WHAT THE EXERCISE ASKS: Search the records for the string "labels" and report how many lines contain it, with nothing else.

(Collected data)
- - -

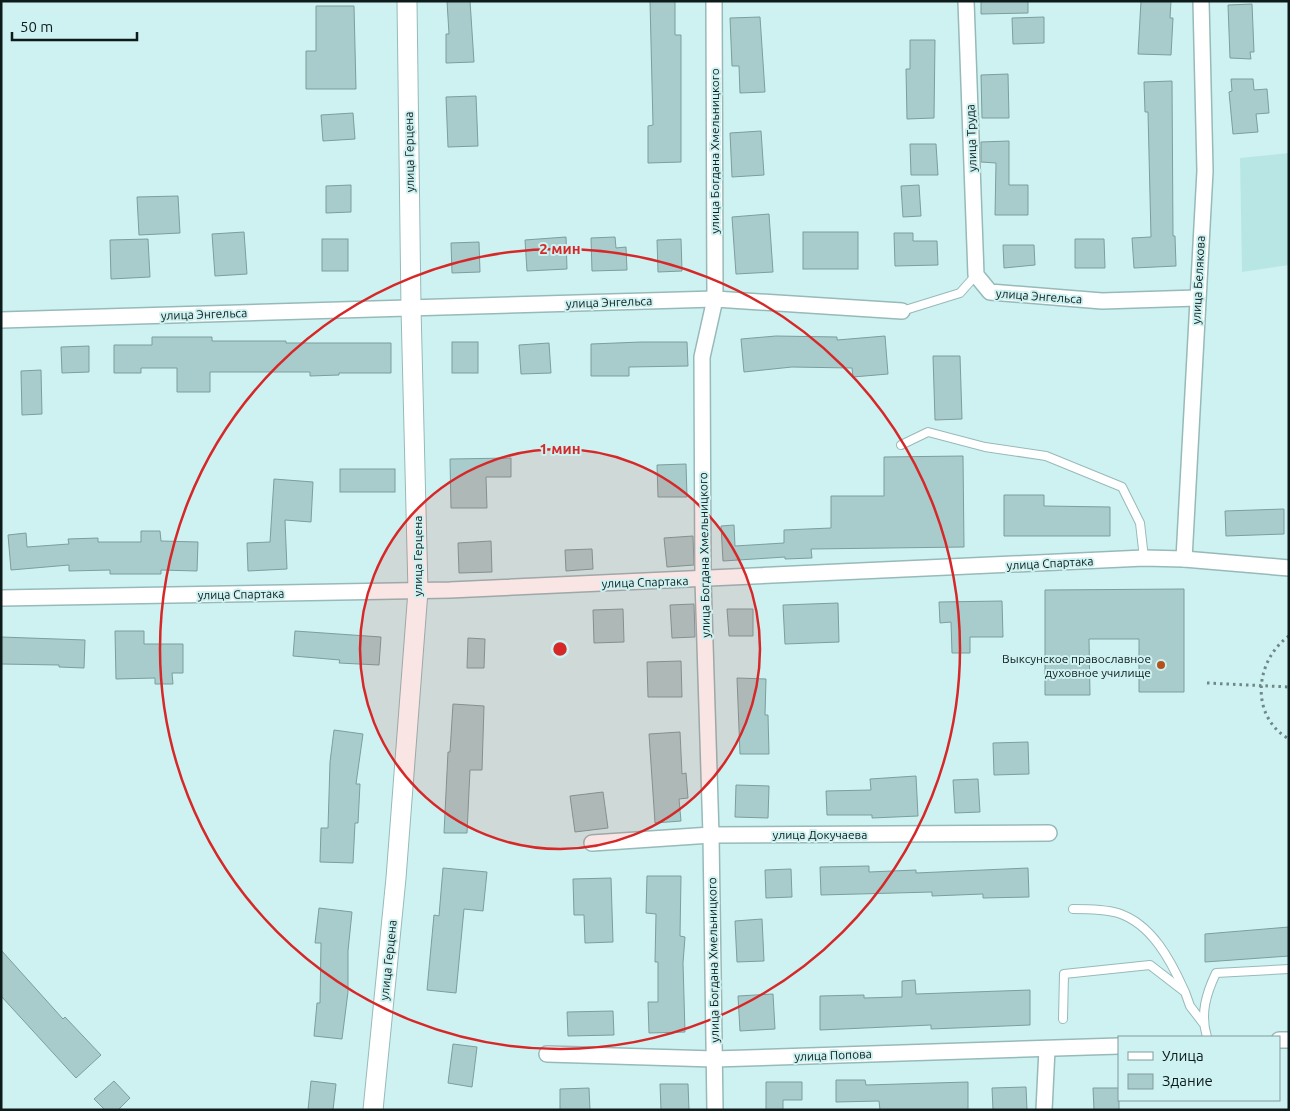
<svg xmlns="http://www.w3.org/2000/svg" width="1290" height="1111" viewBox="0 0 1290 1111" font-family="Ubuntu,sans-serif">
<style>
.built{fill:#b8e6e5}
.building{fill:#a8cccb;stroke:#7c9e9d}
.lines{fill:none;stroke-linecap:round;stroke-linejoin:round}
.service-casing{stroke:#97bab9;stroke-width:10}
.minor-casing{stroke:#97bab9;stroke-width:18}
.tertiary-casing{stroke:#97bab9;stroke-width:21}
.path{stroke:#6f8887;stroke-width:3;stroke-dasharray:2.5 4;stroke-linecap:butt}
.service{stroke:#fff;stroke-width:8}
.minor{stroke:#fff;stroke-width:15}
.tertiary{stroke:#fff;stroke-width:19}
.ring{fill:none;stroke:#d62828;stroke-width:2.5}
.poi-dot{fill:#b5511c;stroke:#cdf2f1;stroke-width:2}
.labels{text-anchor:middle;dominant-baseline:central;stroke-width:4;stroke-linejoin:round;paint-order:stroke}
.street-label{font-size:12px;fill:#0e1b1b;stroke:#cdf2f1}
.poi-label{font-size:12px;fill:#0e1b1b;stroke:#cdf2f1;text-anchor:end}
.centre{fill:#d62828;stroke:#cdf2f1;stroke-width:2.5}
.ring-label{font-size:15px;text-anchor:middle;font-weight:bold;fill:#d62828;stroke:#cdf2f1;stroke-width:4;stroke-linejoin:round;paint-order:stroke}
</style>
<rect width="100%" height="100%" fill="#cdf2f1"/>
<path class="built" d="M1289,153V265L1242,272L1240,158Z"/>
<g class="building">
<path d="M447,1H470L474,62L446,63V34H449Z"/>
<path d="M650,1H675V35H681V162L648,163V126L653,125Z"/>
<path d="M981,1H1028V13L981,14Z"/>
<path d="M1141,1H1171L1170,18H1173L1171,55L1138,54Z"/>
<path d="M1252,4L1254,52H1250L1251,59L1230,58L1228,5Z"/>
<path d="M316,6H354L356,89H306V51H316Z"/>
<path d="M760,17L765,92L740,93L739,66H732L730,18Z"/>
<path d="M1044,17V43L1013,44L1012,18Z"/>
<path d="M910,40H935L934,118L907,119L906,69H910Z"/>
<path d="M1008,74L1009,118H982L981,75Z"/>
<path d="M1231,79H1253L1254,90L1267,89L1269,113L1256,114L1258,132L1233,134L1229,92L1232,91Z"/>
<path d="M1172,81L1173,236H1175L1176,266L1134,268L1132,238L1151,237L1148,112H1145L1144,82Z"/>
<path d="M476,96L478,146L448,147L446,97Z"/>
<path d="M353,113L355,139L323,141L321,115Z"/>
<path d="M761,131L764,175L732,177L730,133Z"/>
<path d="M1009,141V185H1028V215H995L996,163L981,162V142Z"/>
<path d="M910,144H936L938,175H911Z"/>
<path d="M351,185V212L326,213V186Z"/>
<path d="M919,185L921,216L903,217L901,186Z"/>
<path d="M178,196L180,233L139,235L137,197Z"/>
<path d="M769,214L773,272L736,274L732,217Z"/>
<path d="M244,232L247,274L215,276L212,234Z"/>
<rect x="803" y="232" width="55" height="37"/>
<path d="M894,233H913V241H937L938,265L895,266Z"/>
<path d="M566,237L567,269L527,271L525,240Z"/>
<path d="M615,237L616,248L626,247L627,270L592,271L591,238Z"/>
<path d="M148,239L150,277L111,279L110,240Z"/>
<rect x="322" y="239" width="26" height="32"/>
<path d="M681,239L682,271L658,272L657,240Z"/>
<path d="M1075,239H1104L1105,268H1075Z"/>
<path d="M479,242L480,272L452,273L451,243Z"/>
<path d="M1003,245H1034L1035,265L1004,268Z"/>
<path d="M776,336L837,337V340L885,336L888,374L853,377L852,368L792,367L744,372L741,339Z"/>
<path d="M152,337H212V341H286V343H391V373H339V375L310,376V372H210V392H177V368H141V373H114V345H152Z"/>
<rect x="452" y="342" width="26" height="31"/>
<path d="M641,342H687L688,366L629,367V376H591V344Z"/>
<path d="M549,343L551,373L521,374L519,345Z"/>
<path d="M89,346V372L62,373L61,347Z"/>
<path d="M933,356H960L962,419L935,420Z"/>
<path d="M41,370L42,414L22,415L21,371Z"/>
<path d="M963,456L964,547L811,549L812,558L785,559V557L723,561L721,526L734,525L735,546L784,543V530L831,528V496H884V457Z"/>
<path d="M511,458V477H486L487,508H451L450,459Z"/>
<path d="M686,464L687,497H658L657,465Z"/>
<rect x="340" y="469" width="55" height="23"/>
<path d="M274,479L313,482L311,522L285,520L287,569L248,571L247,543L270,542Z"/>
<path d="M1004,495H1044V506L1110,507V536H1004Z"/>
<path d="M1284,509V534L1226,536L1225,511Z"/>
<path d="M141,531H160L161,541L198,542L197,571L161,570V574H110V570L69,571V565L11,570L8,535L26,533L27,547L69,544L68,539L98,538V542H141Z"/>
<path d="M693,536L694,565L667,567L664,538Z"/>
<path d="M491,541L492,572L459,573L458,543Z"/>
<path d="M592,549L593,569L566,571L565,550Z"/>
<path d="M1184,589V692H1139V639H1089L1090,695H1045V590Z"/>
<path d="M1002,601L1003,637H970V653H952L951,622L940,623L939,602Z"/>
<path d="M838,603L839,642L785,644L783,605Z"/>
<path d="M694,604L695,637L672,638L670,605Z"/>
<path d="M623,609L624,642L594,643L593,610Z"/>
<path d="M727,609H753V636H729Z"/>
<path d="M115,631H144V644H183V673H172L173,684H155V678L116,679Z"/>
<path d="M295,631L381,637L379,665L339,663L340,660L293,656Z"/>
<path d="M1,637L85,640L84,668L59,667V665L1,664Z"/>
<path d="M468,638L485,639L484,668H467Z"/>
<path d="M681,661L682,697H648L647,662Z"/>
<path d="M737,678L766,679L765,715H768L769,754H740Z"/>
<path d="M453,704L484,706L482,770H470L467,833H444L448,752H450Z"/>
<path d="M334,730L363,734L356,784H360L358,823H355L353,863L320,862L321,828H328L330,762Z"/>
<path d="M680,732L682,774L686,773L688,798L679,799L681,821L655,823L649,734Z"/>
<path d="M1028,742L1029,774L994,775L993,743Z"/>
<path d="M916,776L918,816L872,818V815H827L826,791L871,790L870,779Z"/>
<path d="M978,779L980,812L955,813L953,780Z"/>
<path d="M736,785L769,786L768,818L735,817Z"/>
<path d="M603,792L608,828L575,832L570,796Z"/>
<path d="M869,866V872L916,870V873L1028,868L1029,897L983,898V894L932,896V892L821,895L820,867Z"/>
<path d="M443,868L487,872L483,911L464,909L456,993L427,990L434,915L439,916Z"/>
<path d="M791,869L792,897L766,898L765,870Z"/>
<path d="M647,876H681L680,936L685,937L683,963L685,1032L649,1033L648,1002H658V962H655L656,914L646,913Z"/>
<path d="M611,878L613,942L585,943L584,915H574L573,879Z"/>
<path d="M319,908L352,912L348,951V992L342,1039L314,1036L317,1003H320L321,943H315Z"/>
<path d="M762,919L764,961L737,962L735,921Z"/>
<path d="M1289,927V956L1205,962V934Z"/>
<path d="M1,950L63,1019L65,1017L101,1055L76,1078L1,996Z"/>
<path d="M915,980L916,994L1030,990V1025L931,1029V1025L820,1030V996L864,995V998L902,997V981Z"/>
<path d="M773,994L775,1029L740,1031L738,996Z"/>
<path d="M613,1011L614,1035L568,1036L567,1012Z"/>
<path d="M453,1044L477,1047L472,1087L448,1083Z"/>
<path d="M836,1080H865L866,1085L968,1082V1110H880L879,1101L836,1102Z"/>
<path d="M114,1081L130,1098L118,1110H105L94,1099Z"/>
<path d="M311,1081L336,1084L333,1110H308Z"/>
<path d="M766,1082H802V1100H783V1110H766Z"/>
<path d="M660,1084H688L689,1110H661Z"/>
<path d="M1026,1087L1027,1110H993L992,1088Z"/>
<path d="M589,1088L590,1110H560V1089Z"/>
<path d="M1093,1088H1119V1110H1094Z"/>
</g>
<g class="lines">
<g class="service-casing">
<g id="service">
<path d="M902,311L960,293L976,275"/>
<path d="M901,445L928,432L985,447L1046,456L1122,487L1140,523L1144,558"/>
<path d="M1073,909C1088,909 1104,909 1118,913C1152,924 1171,961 1184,990"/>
<path d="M1063,1019L1064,974L1150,965L1185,992L1190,1006L1203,1023"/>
<path d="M1207,1037C1200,1014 1206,994 1216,973L1289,969"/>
</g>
</g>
<g class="minor-casing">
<g id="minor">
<path d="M714,1L715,299L702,357L703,580L711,835L715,1110"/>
<path d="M966,1L976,275L990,292L1102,301L1197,298"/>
<path d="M1,320L715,299L902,311"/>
<path d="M1184,559L1205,171L1201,1"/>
<path d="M1,598L450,590L1144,558L1184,559L1289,568"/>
<path d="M592,843L711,835L1049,833"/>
<path d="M1279,1040H1289"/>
<path d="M547,1054L714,1059L1119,1046"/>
<path d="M1044,1110L1047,1049"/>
</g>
</g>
<g class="tertiary-casing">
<path id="tertiary" d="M373,1110L396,878L418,591L411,308L407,1"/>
</g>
<g class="path">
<path d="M1289,636C1255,660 1249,716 1289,739"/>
<path d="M1207,683L1289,687"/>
</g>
<use href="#service" class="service"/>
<use href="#minor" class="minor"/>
<use href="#tertiary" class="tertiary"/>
</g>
<circle cx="560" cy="649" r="200" fill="#d62828" fill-opacity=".12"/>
<g class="ring">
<circle cx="560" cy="649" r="200"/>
<circle cx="560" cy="649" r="400"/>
</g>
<circle class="poi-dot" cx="1161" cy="665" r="5"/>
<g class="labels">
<g class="street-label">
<text transform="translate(971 138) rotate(-92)">улица Труда</text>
<text transform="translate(714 151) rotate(-90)">улица Богдана Хмельницкого</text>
<text transform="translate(409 152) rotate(-91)">улица Герцена</text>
<text transform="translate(1198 280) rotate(-87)">улица Белякова</text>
<text transform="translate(1039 296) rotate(4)">улица Энгельса</text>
<text transform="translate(609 302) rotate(-2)">улица Энгельса</text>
<text transform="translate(204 314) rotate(-2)">улица Энгельса</text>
<text transform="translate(704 555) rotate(-91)">улица Богдана Хмельницкого</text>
<text transform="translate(417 556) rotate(-90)">улица Герцена</text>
<text transform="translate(1050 563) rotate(-3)">улица Спартака</text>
<text transform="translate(645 582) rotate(-2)">улица Спартака</text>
<text transform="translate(241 594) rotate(-1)">улица Спартака</text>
<text x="820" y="834">улица Докучаева</text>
<text transform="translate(388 960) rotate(-84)">улица Герцена</text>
<text transform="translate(713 960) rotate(-91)">улица Богдана Хмельницкого</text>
<text transform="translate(833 1055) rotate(-2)">улица Попова</text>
</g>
<g class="poi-label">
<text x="1151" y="658">Выксунское православное<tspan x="1151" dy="14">духовное училище</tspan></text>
</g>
</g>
<circle cx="560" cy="649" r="8" class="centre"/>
<g class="ring-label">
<text x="560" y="254">2 мин</text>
<text x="560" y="454">1 мин</text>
</g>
<rect width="1290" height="1111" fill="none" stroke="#0e1b1b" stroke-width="5"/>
<rect x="1118" y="1036" width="162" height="65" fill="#cdf2f1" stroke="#819c9b"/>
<rect x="1128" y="1052" width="25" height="8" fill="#ffffff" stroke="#819c9b"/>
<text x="1162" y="1061" font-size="15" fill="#0e1b1b">Улица</text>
<rect x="1128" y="1074" width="25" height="15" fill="#a8cccb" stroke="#819c9b"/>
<text x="1162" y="1086" font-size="15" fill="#0e1b1b">Здание</text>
<path d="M12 32v8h125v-8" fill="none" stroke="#0e1b1b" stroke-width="2.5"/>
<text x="20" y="32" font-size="15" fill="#0e1b1b" stroke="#cdf2f1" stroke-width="4" paint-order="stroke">50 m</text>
</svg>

- - -

ANSWER SPACE: 2